[Entries taken from a collection]
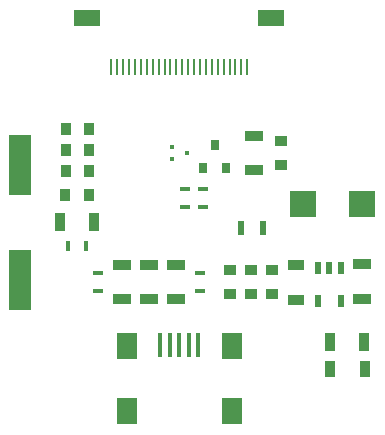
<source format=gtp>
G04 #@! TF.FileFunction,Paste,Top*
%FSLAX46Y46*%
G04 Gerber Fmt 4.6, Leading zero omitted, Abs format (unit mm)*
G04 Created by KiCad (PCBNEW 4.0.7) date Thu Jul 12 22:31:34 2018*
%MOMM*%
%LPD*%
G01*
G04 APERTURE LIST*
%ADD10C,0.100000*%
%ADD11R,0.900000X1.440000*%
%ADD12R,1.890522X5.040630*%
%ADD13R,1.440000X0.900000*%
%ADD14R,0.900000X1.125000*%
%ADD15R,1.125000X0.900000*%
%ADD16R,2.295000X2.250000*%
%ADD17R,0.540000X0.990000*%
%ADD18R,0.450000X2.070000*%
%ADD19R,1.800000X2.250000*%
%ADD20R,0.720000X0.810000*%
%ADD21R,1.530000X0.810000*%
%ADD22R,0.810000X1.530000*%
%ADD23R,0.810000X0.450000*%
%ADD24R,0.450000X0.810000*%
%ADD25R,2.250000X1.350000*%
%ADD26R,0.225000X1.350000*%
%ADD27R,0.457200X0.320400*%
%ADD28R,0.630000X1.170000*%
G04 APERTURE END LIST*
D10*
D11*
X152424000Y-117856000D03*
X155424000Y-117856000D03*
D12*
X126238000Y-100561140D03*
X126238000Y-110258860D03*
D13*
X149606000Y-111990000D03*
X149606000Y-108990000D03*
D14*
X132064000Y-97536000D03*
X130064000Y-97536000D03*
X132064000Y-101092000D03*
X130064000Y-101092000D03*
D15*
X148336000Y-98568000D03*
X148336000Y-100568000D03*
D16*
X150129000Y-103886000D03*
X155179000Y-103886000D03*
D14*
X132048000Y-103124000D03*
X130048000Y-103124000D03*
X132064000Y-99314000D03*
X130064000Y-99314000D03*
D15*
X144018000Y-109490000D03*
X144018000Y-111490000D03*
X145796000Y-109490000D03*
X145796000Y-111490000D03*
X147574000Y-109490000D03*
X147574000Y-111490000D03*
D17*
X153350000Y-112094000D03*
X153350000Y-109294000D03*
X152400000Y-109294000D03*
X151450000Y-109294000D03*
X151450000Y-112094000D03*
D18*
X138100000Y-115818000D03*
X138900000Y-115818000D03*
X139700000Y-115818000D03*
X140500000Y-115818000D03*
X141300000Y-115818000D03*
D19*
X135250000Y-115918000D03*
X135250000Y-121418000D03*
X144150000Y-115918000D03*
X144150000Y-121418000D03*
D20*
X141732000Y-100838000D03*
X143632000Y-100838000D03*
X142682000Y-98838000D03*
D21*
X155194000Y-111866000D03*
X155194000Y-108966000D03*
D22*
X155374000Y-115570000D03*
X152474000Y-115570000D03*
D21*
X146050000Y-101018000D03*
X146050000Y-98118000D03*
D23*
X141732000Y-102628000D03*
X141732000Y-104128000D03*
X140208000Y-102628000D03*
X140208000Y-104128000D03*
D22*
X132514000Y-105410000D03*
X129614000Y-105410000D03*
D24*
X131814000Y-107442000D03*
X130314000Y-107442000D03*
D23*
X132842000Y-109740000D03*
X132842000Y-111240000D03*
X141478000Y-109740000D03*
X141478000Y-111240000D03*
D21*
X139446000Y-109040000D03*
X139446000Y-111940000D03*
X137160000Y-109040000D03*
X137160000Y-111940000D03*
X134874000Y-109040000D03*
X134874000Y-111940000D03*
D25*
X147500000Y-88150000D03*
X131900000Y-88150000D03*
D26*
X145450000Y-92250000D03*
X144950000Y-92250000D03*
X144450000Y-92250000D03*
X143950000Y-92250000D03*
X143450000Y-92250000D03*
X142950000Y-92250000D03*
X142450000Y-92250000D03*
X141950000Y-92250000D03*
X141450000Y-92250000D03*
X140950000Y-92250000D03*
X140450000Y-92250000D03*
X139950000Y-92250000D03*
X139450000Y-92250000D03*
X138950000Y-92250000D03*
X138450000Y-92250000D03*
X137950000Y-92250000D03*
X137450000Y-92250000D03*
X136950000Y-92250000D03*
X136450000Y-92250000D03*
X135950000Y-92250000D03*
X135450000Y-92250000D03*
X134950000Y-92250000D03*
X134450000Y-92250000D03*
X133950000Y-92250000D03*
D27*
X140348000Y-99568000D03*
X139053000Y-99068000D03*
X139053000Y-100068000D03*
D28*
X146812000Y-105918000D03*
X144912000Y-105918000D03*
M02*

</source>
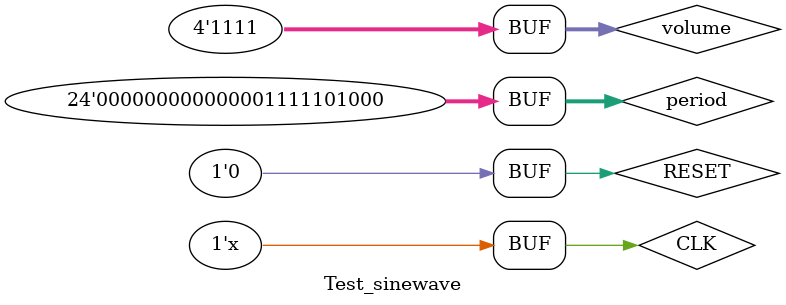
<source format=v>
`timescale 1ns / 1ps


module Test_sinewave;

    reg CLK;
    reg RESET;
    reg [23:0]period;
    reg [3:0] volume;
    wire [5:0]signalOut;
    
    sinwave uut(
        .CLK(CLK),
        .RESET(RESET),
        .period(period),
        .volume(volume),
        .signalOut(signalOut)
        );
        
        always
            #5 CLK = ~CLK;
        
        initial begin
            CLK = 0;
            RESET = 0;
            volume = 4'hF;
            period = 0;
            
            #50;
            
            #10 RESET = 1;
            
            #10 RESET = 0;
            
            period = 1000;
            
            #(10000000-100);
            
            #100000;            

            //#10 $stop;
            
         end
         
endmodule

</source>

Aim of the exercise -
Look over the records above and say how many lines hold the word "APERTURE", giving the number alone.

Task solution -
2